I turned to The Shining for some reason, and where I saw Jack Torrence lashing out at his poor wife, Wendy, particularly during the long scene when she's discovered how he's been writing nothing but "All Work and No Play Makes Jack a Dull Boy," it was like watching a mirror of my Indian friend. It didn't really click in for me until now, how narcissists and dark personalities leave a trail of spiritual desolation in their wake, while still presenting the squeaky clean image to the world - there is Elliot Rodger, who lashed out in the 2014 Isla Vista Killings, and who wrote a lengthy diatribe/autobiography of his story where, if you observe the ill treatment, neglect and disrespect of Elliot by his narcissist father, Peter Rodger (and who reveals just how he has zero love for his son, period, in an ABC interview with Barbara Walters).. that's how in The Shining, the hotel gaslights not just Jack Torrence, but also the viewer into believing that he has been "the caretaker, all along."

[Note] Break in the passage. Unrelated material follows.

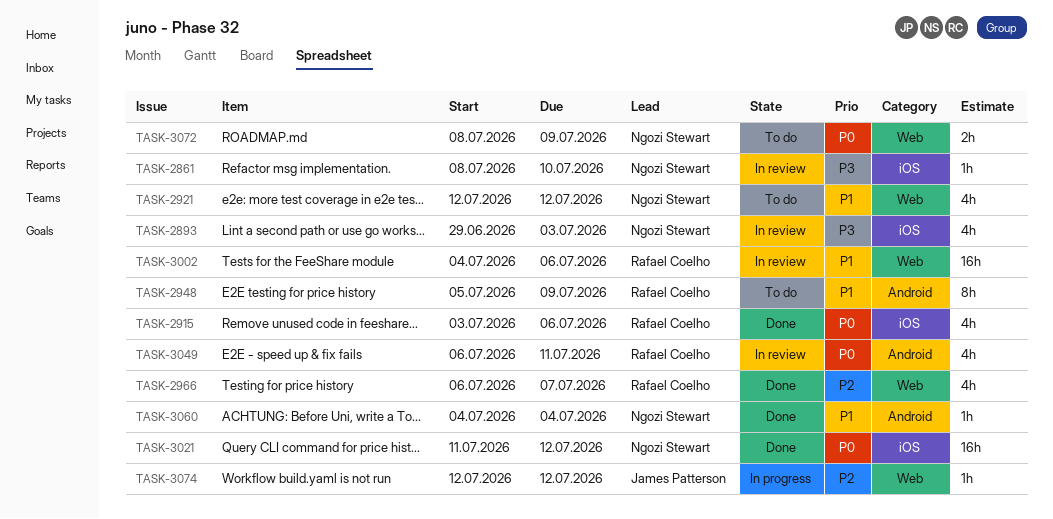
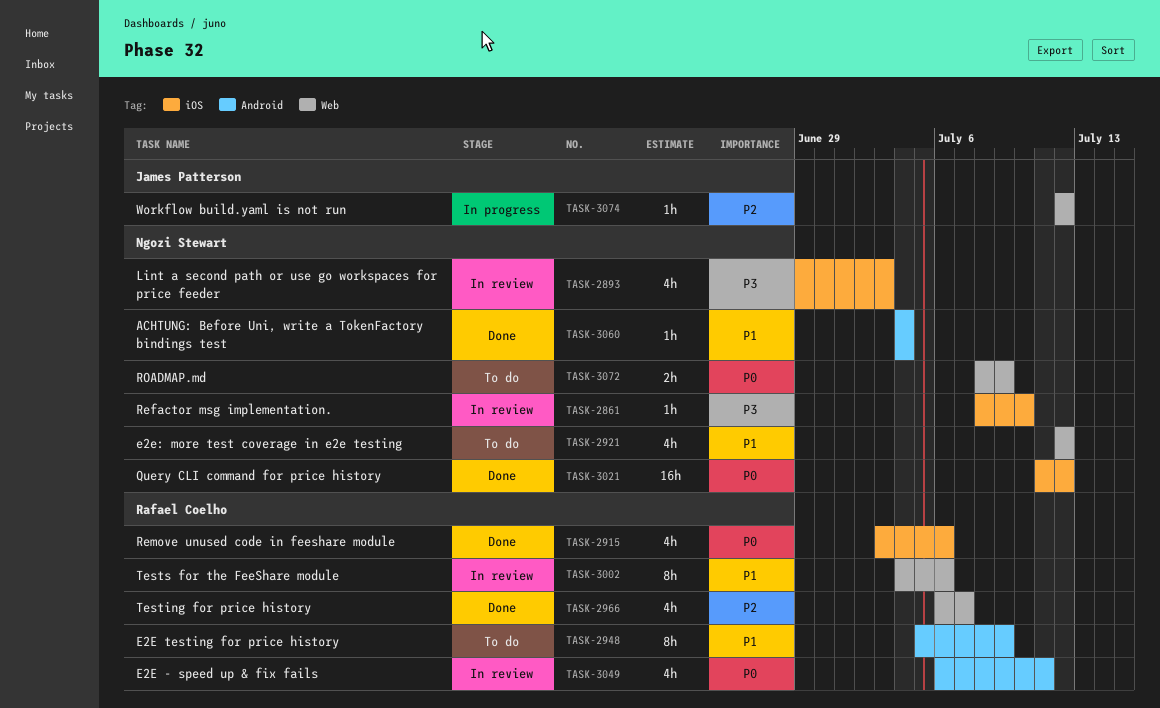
TASK-3002, estimate: 16h -> 8h

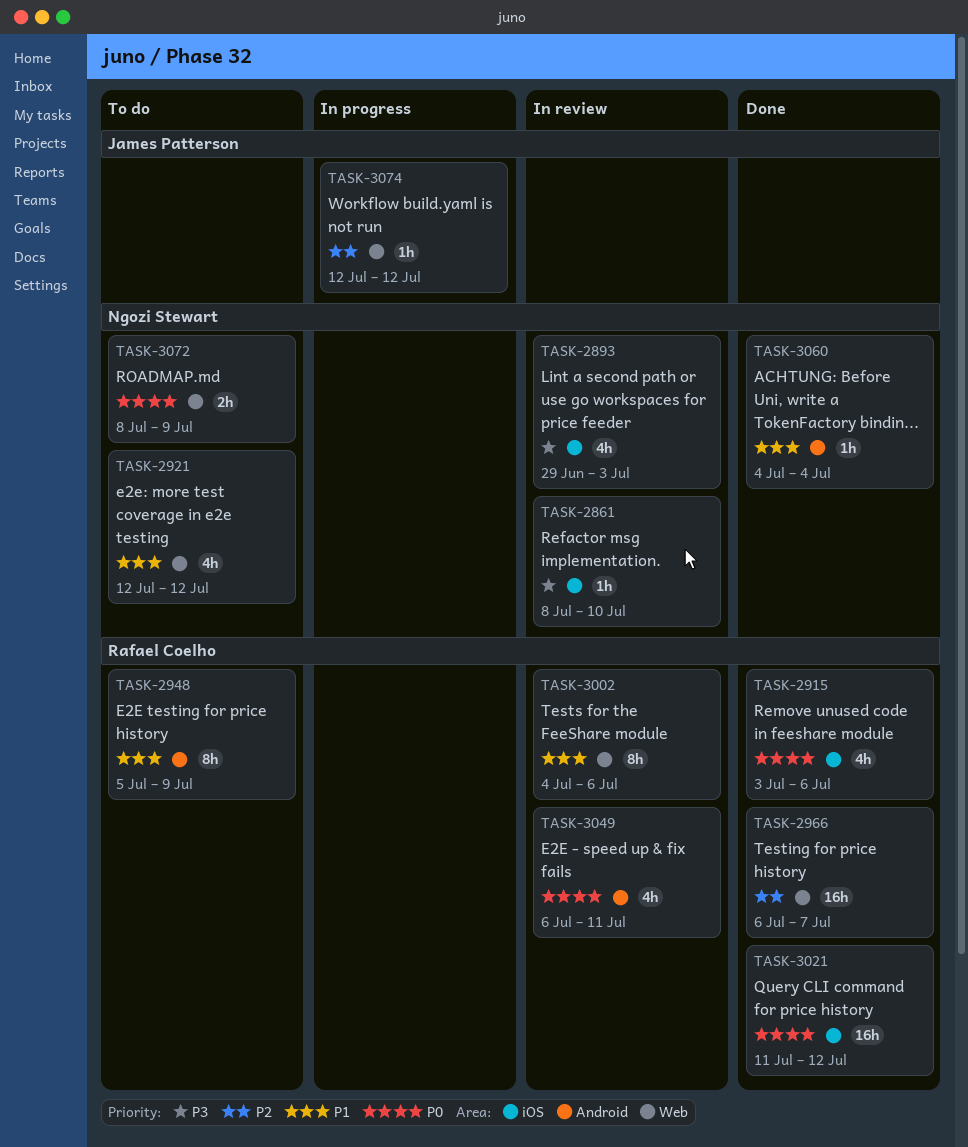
TASK-2966, estimate: 4h -> 16h
TASK-3021, owner: Ngozi Stewart -> Rafael Coelho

In 2025, when I had undergone a manic episode in October, I accused Rob Ager of being a credential-holding psychopath in plain sight. Of course, this isn't true. He is rather full of it, who might point out details most viewers might have missed, but then twist things into meanings which have nothing to do with Kubrick or the movie, because Kubrick's movies are essentially spiritual, which those who are out of touch with their own spirituality have no grasp of, period.
"The Truth of the thing does not necessarily lie in the think of it - A, B, C.. Z, but in the feel of it. In those spaces and silences that go beyond the rigid straitjacket of reasoning."